# [Description of the task]
Identify the line in which "chemicals used in" appears, then reproduce that line and all remaining lines of the records word for word.

# [Dataset entries]
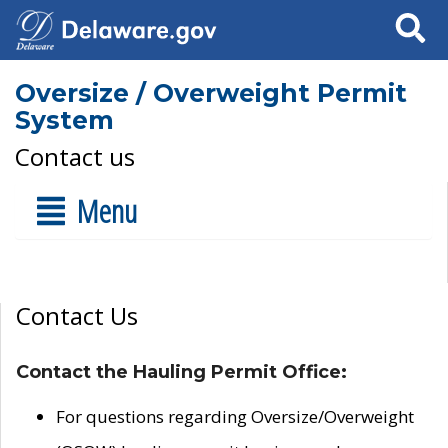
Search
Oversize / Overweight Permit
System
Contact us
Menu
Contact Us
Contact the Hauling Permit Office:
For questions regarding Oversize/Overweight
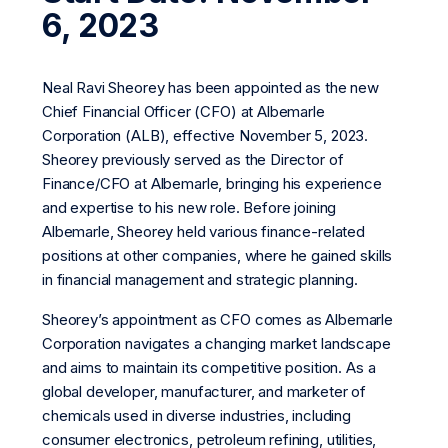
6, 2023
Neal Ravi Sheorey has been appointed as the new
Chief Financial Officer (CFO) at Albemarle
Corporation (ALB), effective November 5, 2023.
Sheorey previously served as the Director of
Finance/CFO at Albemarle, bringing his experience
and expertise to his new role. Before joining
Albemarle, Sheorey held various finance-related
positions at other companies, where he gained skills
in financial management and strategic planning.
Sheorey’s appointment as CFO comes as Albemarle
Corporation navigates a changing market landscape
and aims to maintain its competitive position. As a
global developer, manufacturer, and marketer of
chemicals used in diverse industries, including
consumer electronics, petroleum refining, utilities,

# [Response box]
chemicals used in diverse industries, including
consumer electronics, petroleum refining, utilities,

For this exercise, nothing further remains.